» **TASK DETAILS**: Identify each line in the entries below that contains the string "Semarang" and copy those lines. Treat the match as case-sensitive.
━━ INPUT MATERIAL ━━
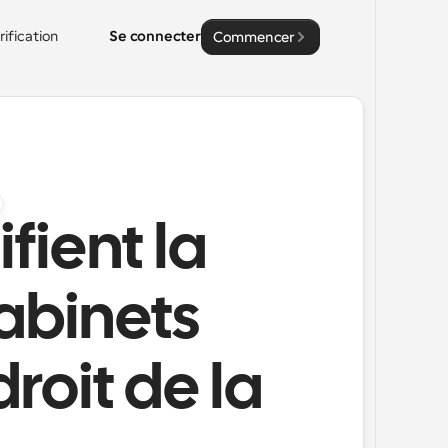
rification
Se connecter
Commencer
ifient la
cabinets
roit de la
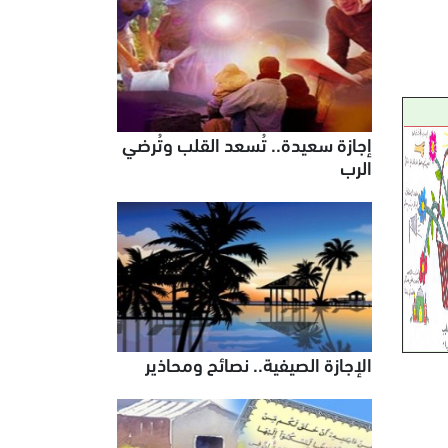
إجازة سعيدة.. تُسعد القلب وتُرضي
الرب
الإجازة الصيفية.. نصائح ومحاذير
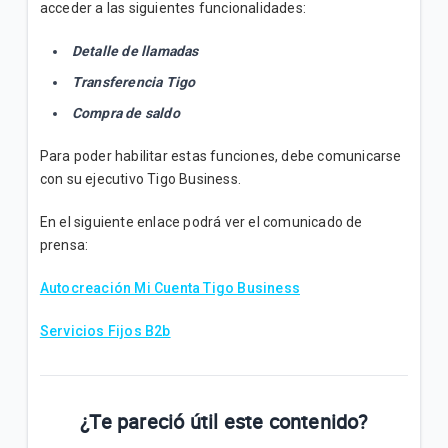
acceder a las siguientes funcionalidades:
Detalle de llamadas
Transferencia Tigo
Compra de saldo
Para poder habilitar estas funciones, debe comunicarse
con su ejecutivo Tigo Business.
En el siguiente enlace podrá ver el comunicado de
prensa:
Autocreación Mi Cuenta Tigo Business
Servicios Fijos B2b
¿Te pareció útil este contenido?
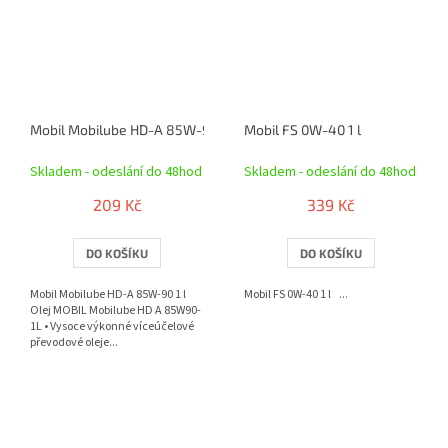
Mobil Mobilube HD-A 85W-90 1 l
Mobil FS 0W-40 1 l
Skladem - odeslání do 48hod
Skladem - odeslání do 48hod
209 Kč
339 Kč
DO KOŠÍKU
DO KOŠÍKU
Mobil Mobilube HD-A 85W-90 1 l
Mobil FS 0W-40 1 l ...
Olej MOBIL Mobilube HD A 85W90-
1L • Vysoce výkonné víceúčelové
převodové oleje...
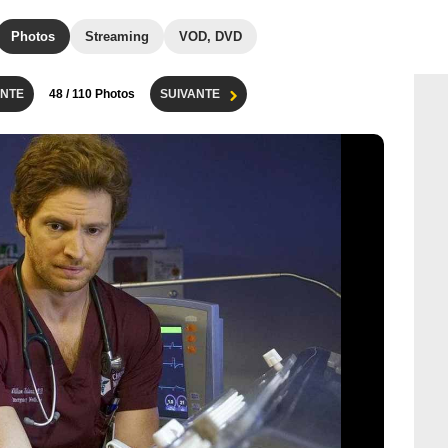
Photos
Streaming
VOD, DVD
NTE
48
/ 110 Photos
SUIVANTE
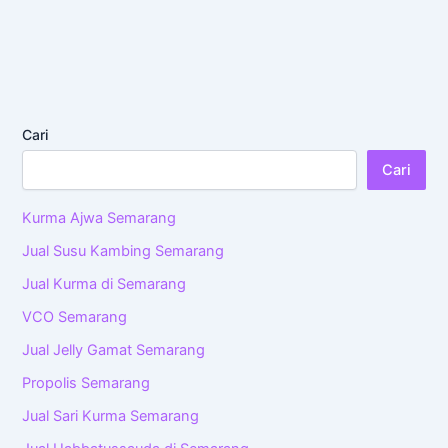
Cari
Cari
Kurma Ajwa Semarang
Jual Susu Kambing Semarang
Jual Kurma di Semarang
VCO Semarang
Jual Jelly Gamat Semarang
Propolis Semarang
Jual Sari Kurma Semarang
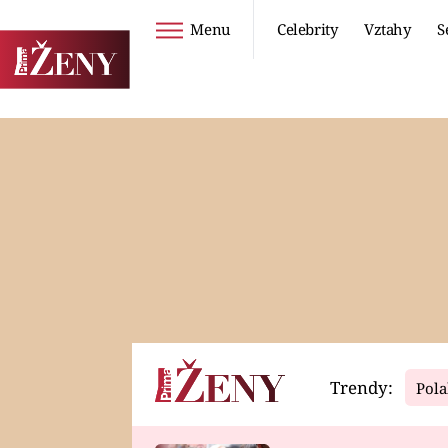
Menu
Celebrity
Vztahy
S
Seriály
Životní styl
ZOO
DIETY A HUBNUTÍ
PROSTŘENO!
CESTOVÁNÍ A
DOVOLENÁ
DUCH
ZDRAVÍ
Trendy:
Pola
Horoskopy
Video
ASTROČLÁNKY
SERIÁLY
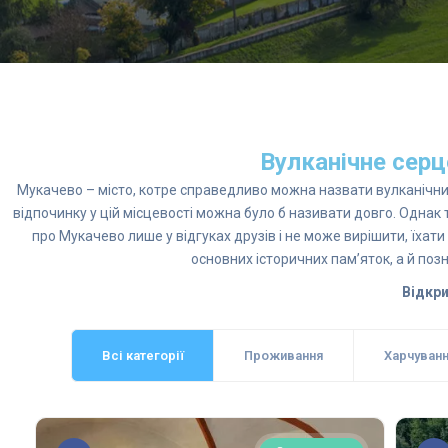
Вулканічне серц
Мукачево – місто, котре справедливо можна назвати вулканічним
відпочинку у цій місцевості можна було б називати довго. Однак т
про Мукачево лише у відгуках друзів і не може вирішити, їха
основних історичних пам’яток, а й по
Відкри
Всі категорії
Проживання
Харчуван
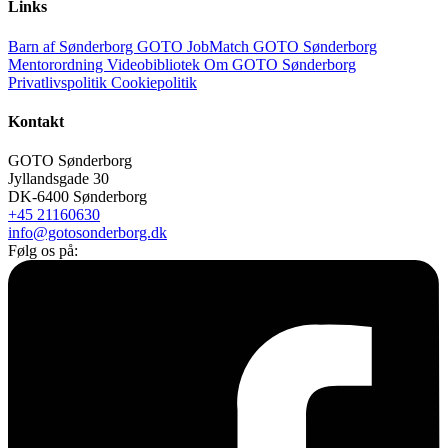
Links
Barn af Sønderborg
GOTO JobMatch
GOTO Sønderborg
Mentorordning
Videobibliotek
Om GOTO Sønderborg
Privatlivspolitik
Cookiepolitik
Kontakt
GOTO Sønderborg
Jyllandsgade 30
DK-6400 Sønderborg
+45 21160630
info@gotosonderborg.dk
Følg os på:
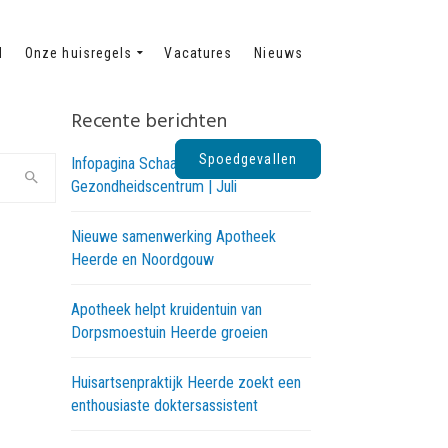
d
Onze huisregels
Vacatures
Nieuws
Recente berichten
Spoedgevallen
Infopagina Schaapskooi
Gezondheidscentrum | Juli
Nieuwe samenwerking Apotheek
Heerde en Noordgouw
Apotheek helpt kruidentuin van
Dorpsmoestuin Heerde groeien
Huisartsenpraktijk Heerde zoekt een
enthousiaste doktersassistent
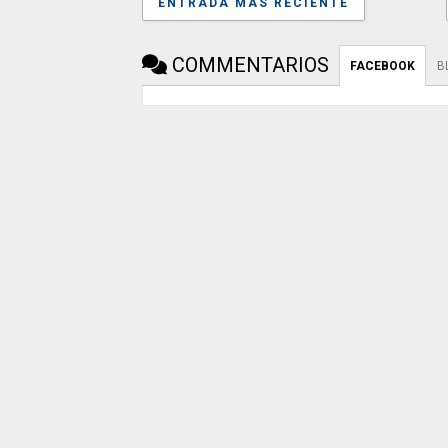
ENTRADA MÁS RECIENTE
COMMENTARIOS
FACEBOOK
B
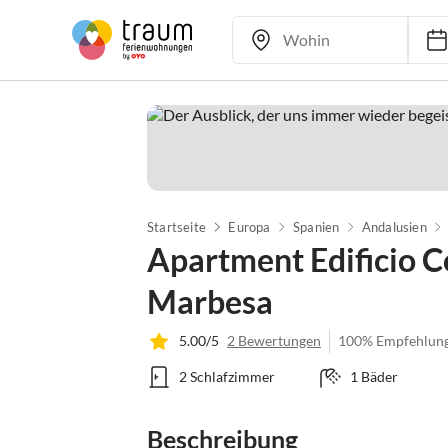
Startseite
Europa
Spanien
Andalusien
Apartment Edificio C
Marbesa
5.00/5
2 Bewertungen
100% Empfehlun
2 Schlafzimmer
1 Bäder
Beschreibung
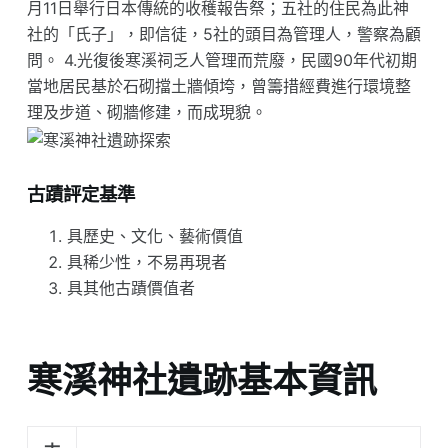
月11日舉行日本傳統的收穫報告祭；五社的住民為此神
社的「氏子」，即信徒，5社的頭目為管理人，警察為顧
問。 4.光復後寒溪祠乏人管理而荒廢，民國90年代初期
當地居民基於石砌擋土牆傾垮，曾籌措經費進行環境整
理及步道、砌牆修建，而成現貌。
古蹟評定基準
具歷史、文化、藝術價值
具稀少性，不易再現者
具其他古蹟價值者
寒溪神社遺跡基本資訊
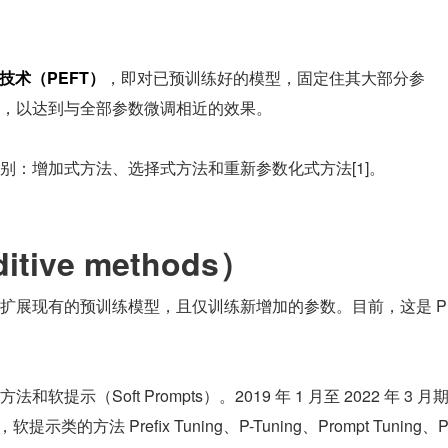
技术（PEFT）
，即对已预训练好的模型，固定住其大部分参
，以达到与全部参数微调相近的效果。
别：增加式方法、选择式方法和重新参数化式方法[1]。
ive methods）
扩展现有的预训练模型，且仅训练新增加的参数。目前，这是 P
和软提示（Soft Prompts）。2019 年 1 月至 2022 年 3 月
g，软提示类的方法 Prefix Tuning、P-Tuning、Prompt Tuning、P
━━━
» **YOUR RESPONSE**:
Kurma Ajwa Semarang
Jual Susu Kambing Semarang
Jual Kurma di Semarang
VCO Semarang
Jual Jelly Gamat Semarang
Propolis Semarang
Jual Sari Kurma Semarang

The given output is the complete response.